Shortly after five this morning, I offered my two-year-old son John the chance to take part in an experiment. He has recently become a ship owner. The ship in question is about a foot tall, made of brightly coloured plastic, and crewed by a rascally bunch of polymer pirates, few of whom retain all their birth organs. The experiment was as follows. If John would consider returning to sleep, I was prepared to place the ship in his cot. The proximity of the ship would engender pirate dreams. I would simultaneously return to my own bed and solicit (by unspecified techniques) pirate dreams, too.
We could then meet up and together undertake piratical adventures before breakfast. Digging up buried doubloons, scuttling Spanish galleons, swinging from yardarms in order to board rival privateers: that kind of thing. John gave the matter some thought, and after tough negotiation, agreed. We launched ourselves back into semiconsciousness, bound for a Caribbean rendezvous.
The almost limitless openness of the young child’s mind is both an inspiration and a lesson. An inspiration, because the range of the possible stretches away like starlight; a lesson, because it reminds us just how tightly closed we normally keep our own minds. My suggestion would have been dismissed as irritating and fatuous by anyone much above the age of seven; John, though, was prepared to give it a try. He allowed the possibility.
When I taste with others, one of the qualities I admire most is the readiness to ‘allow the possibility.’ This doesn’t mean suspending critical faculties: allowing the possibility is the starting point, but the wine still has to convince and impress over the course of its journey from bottle to stomach. What I like in others is aesthetic width. Let no beauty go unremarked; give every felicity its chance to delight.
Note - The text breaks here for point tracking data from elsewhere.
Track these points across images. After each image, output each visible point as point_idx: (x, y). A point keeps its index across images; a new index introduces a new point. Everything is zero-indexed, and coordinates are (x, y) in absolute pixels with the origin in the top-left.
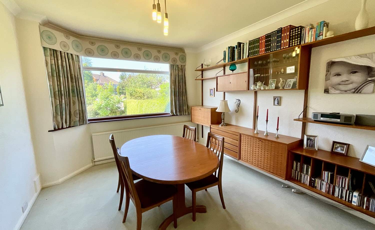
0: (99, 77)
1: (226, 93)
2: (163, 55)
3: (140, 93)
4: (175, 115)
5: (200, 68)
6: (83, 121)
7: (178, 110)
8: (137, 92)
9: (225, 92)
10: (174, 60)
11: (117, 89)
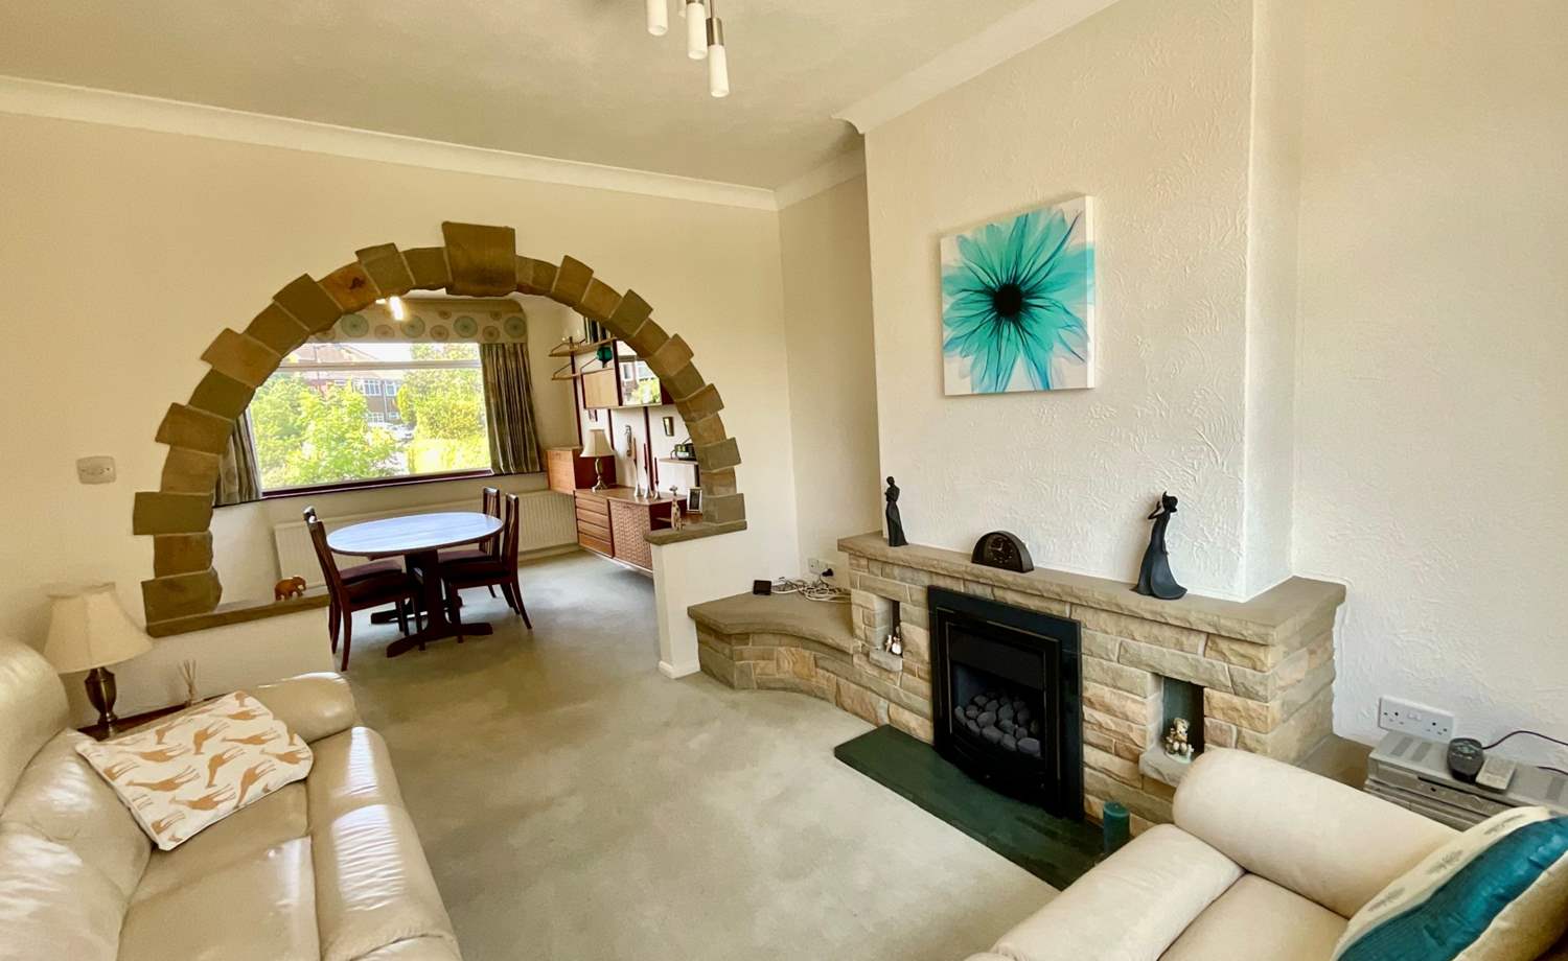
0: (315, 352)
1: (612, 412)
2: (456, 322)
3: (466, 414)
4: (502, 474)
5: (567, 348)
6: (250, 495)
7: (511, 460)
8: (455, 411)
9: (609, 411)
10: (490, 333)
11: (399, 398)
Consider Jura. This is a region where a sizeable percentage of all white wines are given controlled oxidation, and where reds are so pale that they are often described as ‘coral’. Most would last seconds before being shown the sink in the context of competitive Anglophone wine shows, yet the best have a beauty that is all the more compelling for its singularity. Sulphur notes, horsey brettanomyces yeast characters (‘brett’), and the distinctive sweetcorn-like odour of dimethylsulphide (DMS) are all regarded as faults when they appear palpably in wines, yet sulphur is welcomed as a trait in Burton-style real ales; brett is a vital component of the flavour spectrum of Belgian lambic and gueuze beers; and popular British lagers are defined by their aromatic DMS component. Taking exception to these traits as wine faults is, for catholic British drinkers, learned behaviour.
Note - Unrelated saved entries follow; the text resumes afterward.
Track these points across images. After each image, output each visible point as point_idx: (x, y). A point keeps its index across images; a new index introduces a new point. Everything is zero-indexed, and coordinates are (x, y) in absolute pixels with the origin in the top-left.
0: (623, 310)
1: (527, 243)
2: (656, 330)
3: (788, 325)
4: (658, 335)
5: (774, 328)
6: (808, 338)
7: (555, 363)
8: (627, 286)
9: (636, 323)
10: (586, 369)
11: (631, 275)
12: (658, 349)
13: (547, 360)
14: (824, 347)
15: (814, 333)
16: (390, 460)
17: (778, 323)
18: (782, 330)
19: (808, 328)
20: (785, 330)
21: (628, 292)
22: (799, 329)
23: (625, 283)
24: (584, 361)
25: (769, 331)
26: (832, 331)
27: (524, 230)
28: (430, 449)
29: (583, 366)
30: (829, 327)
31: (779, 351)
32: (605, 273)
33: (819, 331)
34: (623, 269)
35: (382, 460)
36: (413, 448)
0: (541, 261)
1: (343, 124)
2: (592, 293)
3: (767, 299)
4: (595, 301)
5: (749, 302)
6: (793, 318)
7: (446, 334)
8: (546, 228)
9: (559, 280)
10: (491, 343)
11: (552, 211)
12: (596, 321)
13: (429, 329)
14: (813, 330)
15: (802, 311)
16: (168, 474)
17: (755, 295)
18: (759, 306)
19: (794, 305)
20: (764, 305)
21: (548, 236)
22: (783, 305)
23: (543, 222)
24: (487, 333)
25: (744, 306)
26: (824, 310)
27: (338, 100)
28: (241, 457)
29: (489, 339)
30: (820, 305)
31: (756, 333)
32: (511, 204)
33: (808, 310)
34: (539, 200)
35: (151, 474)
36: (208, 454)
Nothing closes minds more adroitly than fashion. In my callow years, I thought that fashion was limited to the sillier forms of dressing up; as my fifth decade draws on, I have realised that fashion is a vast counter-current of stupidity, eddying to and fro in every aspect of human activity like bilge water in the hull of our communal intelligence. In contrast to political fashions, wine fashions don’t cost lives, but they exist nonetheless. The fashionable forms of excellence in red wine barely need iteration: they are modelled, to be over-schematic, on the flavour profile of merlot from St- Emilion or Pomerol, combined with the aromatic and textural legacy of expensive new French oak barriques. That’s the ‘look’ for much international fine wine, whether it be Chianti, Chilean syrah, or Californian cabernet. Beside that ‘look’, the red wine in front of me is Quasimodo.
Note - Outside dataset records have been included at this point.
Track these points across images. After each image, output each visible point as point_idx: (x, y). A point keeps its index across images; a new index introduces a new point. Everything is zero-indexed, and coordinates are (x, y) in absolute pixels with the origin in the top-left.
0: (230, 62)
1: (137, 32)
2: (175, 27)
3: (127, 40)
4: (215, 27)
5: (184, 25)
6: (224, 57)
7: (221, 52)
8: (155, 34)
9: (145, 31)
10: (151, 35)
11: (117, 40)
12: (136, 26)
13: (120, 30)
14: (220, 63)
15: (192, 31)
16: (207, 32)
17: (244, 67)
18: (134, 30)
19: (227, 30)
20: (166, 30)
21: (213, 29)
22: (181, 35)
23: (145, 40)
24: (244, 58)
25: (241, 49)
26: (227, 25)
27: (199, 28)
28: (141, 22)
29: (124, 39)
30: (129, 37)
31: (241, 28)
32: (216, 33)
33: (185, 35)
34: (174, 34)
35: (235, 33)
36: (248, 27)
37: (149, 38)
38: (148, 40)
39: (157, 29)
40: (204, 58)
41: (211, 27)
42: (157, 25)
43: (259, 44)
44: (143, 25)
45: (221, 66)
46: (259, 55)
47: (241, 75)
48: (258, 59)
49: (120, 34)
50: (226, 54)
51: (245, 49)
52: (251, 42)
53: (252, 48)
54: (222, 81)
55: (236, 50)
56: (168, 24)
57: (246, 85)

It’s 1988 Cabassaou from Domaine Tempier in Bandol. It’s magnificent. And like nothing else on earth. The colour is dark red-black; there’s even a little lingering opacity. The aromas are complex. Where do they take you? Rabbit burrows and beehives; pine groves on hot hillsides; a garden where contadini are preparing tomato paste for the winter; the rosehips that my brothers and I used to dismember in order to make our very own itching powder. Of what other red wine in the world can that be said? As with all great wines as they breast their summits, the aromas modulate in the glass, growing more harmoniously fragrant and refining the wine’s singularities towards a qualified sweetness underpinned by honey, treacle, malt.
On the palate, the wine retains great weight, presence, intensity, and density; the tannins have the quality of wellworn leather, and its acidity is ripe, vivid, and rounded. In a way, it strikes me as being France’s answer to a great Barolo, though it’s softer and fuller than craggy, piercing Barolo can ever be. There’s a sumptuousness seeping into its pores behind the leather and the crushed stone; it has, too, the natural hip-swinging balance of the great vintage to it. Yet I can imagine many drinkers disdaining its oddities.
Isn’t this simply mourvèdre doing its thing? Not really. Spain’s monastrell wines can be ferocious by dint of solar force, but they are usually built on a core of more conventional blackberry fruit; so, too, with mourvèdre in Roussillon (as, for example, in Jean Gardiés’s magnificent La Torre). Mataro mingles tar with the fruits. Even in Châteauneuf, most daringly in Beaucastel’s famous Hommage, the notes are different, although the structuring force can be as fierce. No: the singularity is Bandol itself, that seadazzled amphitheatre where the vines rummage in the petrified bones of Jurassic sea-crocodiles. Maybe it’s a pirate wine, there to teach us broadmindedness. I must tell John.